Imagine a input method that can dynamically convert the text around cursor into preedit, and shows alternative text for the word around cursor. This is very common on mobile phone: you can click on a word and the word will be “underlined”, and alternative candidates is shown on the on-screen keyboard.

1. Image user have text “Hello, world |” (| represent the cursor location in application.

2. user starts to press backspace.

3. the first backspace press is ignored by input method, since there’s no word around cursor.

4. client side key repetition kicks in. Please notice that client side key repetition will not be forwarded to input method under current version of protocol

5. Text becomes “Hello, world”, and input method will try to consume “world” and convert it into preedit text and put “world” in the buffer on the input method server. Which means, from this point, any new backspace event should be handled by input method.

Consume the word “world” is and convert it to preedit is not a feature currently supported under fcitx, but we do want to implement such things in the future. Actually, fcitx5-unikey is already able to do something in a similar way, see the video below.

fcitx5-unikey’s consume existing text and re-edit feature. It’s not triggered by “backspace” but “e” in this case, but you get my idea.

But if you remember how client side key repetition works, you will notice that it will never be forwarded to input method, thus the backspace is “leaked” from input method into application, and will cause unexpected behavior.

My proposed solution to solve this is that: just go back to the old X11 model of forwarding event to input method. The procedure would look like:

wl_keyboard.key send to application
text_input.key send key to input method through compositor, this includes all key events, including the repeated key events generated on the client side.
input method server forward it back with the old interface
application got the input method forwarded back event via a new event text_input.forward_key, instead of from wl_keyboard.key.

This introduce more round trips between compositor and application, but it solves the whole issue in a much more cleaner way comparing to the other solution I can think of.

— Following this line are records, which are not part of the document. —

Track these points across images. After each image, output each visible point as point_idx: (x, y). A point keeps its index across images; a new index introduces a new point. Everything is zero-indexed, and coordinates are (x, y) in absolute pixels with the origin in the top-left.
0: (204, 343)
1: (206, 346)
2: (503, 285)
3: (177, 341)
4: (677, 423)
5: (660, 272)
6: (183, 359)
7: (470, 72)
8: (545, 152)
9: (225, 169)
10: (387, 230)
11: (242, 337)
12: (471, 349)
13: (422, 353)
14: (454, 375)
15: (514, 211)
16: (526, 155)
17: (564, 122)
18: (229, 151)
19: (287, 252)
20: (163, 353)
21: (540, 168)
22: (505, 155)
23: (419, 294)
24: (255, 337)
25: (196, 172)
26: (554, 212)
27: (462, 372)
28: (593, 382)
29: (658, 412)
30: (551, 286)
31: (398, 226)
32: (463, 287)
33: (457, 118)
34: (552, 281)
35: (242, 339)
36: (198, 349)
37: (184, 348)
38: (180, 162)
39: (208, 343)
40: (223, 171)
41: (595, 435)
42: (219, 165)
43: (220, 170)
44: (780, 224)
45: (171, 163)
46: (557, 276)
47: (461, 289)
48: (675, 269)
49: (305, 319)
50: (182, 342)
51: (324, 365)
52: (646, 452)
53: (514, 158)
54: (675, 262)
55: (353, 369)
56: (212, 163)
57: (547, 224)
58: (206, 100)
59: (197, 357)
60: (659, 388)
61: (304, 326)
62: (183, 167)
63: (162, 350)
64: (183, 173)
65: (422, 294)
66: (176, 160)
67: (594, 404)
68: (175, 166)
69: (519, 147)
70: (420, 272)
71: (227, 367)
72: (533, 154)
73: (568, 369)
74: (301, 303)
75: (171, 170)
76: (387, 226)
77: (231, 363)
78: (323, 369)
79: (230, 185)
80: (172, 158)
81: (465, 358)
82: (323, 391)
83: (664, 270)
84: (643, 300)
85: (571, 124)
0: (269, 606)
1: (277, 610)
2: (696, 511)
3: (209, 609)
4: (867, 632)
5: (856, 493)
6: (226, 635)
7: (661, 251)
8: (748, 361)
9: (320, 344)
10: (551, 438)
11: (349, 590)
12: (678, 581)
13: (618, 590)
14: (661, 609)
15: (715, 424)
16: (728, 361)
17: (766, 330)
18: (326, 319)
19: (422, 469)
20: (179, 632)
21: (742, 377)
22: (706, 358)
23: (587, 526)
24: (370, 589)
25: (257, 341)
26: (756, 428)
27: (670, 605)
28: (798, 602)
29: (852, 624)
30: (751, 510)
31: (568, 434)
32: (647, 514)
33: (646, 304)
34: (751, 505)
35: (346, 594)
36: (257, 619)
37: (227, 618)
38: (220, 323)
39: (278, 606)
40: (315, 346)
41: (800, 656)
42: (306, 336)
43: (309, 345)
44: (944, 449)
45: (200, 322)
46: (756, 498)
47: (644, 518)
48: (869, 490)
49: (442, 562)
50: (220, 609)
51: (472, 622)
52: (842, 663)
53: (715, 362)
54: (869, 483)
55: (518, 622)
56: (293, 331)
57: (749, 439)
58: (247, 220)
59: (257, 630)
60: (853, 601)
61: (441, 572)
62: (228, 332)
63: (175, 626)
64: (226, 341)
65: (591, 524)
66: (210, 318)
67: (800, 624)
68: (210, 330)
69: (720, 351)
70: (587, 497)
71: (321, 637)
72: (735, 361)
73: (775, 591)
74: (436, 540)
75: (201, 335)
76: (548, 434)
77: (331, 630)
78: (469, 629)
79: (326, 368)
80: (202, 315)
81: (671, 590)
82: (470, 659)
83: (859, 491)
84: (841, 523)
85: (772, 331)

And this new interface can even help on other issue like type-to-search’s chicken-and-egg issue, also this may make browser happier by allow them to stick to the javascript key/IME event standard better.

If one want to stick to keyboard grab model, they may have to add a lot of tricky new events like “handover ongoing key repetition” etc, which from my point of view would introduce much more complexity and easier to go wrong.

4 Responses to Key repetition and key event handling issue with Wayland input method protocols

zrqlx126 says:

September 21, 2023 at 9:06 am

ubuntu23.10 beta使用gnome-shell扩展网站上的kimpanel还存在问题，启用后报错。
csslayer says:

September 22, 2023 at 12:24 am

blog 不是汇报 bug 的地方
yfwz100 says:

July 7, 2024 at 7:24 pm

看了这个复杂的序列图……有时候在想 wayland 到底简化了什么？看很多程序从 X 迁移到 wayland 遇到很多协议还不支持，要各种 work around ，或叠加协议。
kentrl says:

May 27, 2025 at 2:19 am

Wayland 输入法协议在键盘事件流连续性上的设计缺陷，尤其是客户端重复事件与输入法控制的不可调和性。当前的 Grab 模式（!408）虽试图通过动态所有权切换解决问题，但未根治事件流割裂。回归 X11 式事件转发可能是更可持续的方案，但需权衡协议复杂性与延迟成本。未来需社区共识推动协议演进，明确输入法的核心角色（事件处理器 vs 事件过滤器）。

观点
1.协议设计需正视客户端重复逻辑：
Wayland的客户端重复生成是历史选择，但输入法协议必须提供机制同步重复状态。当前Grab模式
对此支持不足，需扩展协议字段（如传递重复计数器）。
2. 折中方案可能性：
允许输入法声明重复参数(如初始延迟、频率），合成器统一生成事件。
引入重复事件标记，帮助应用区分物理事件与合成事件。
3. 长期方向：
输入法协议应提供灵活的事件管道，而非强制单一模式(Grab或转发)。
参考移动端输入法实践(如AndroidIME)，允许动态切换事件处理层级。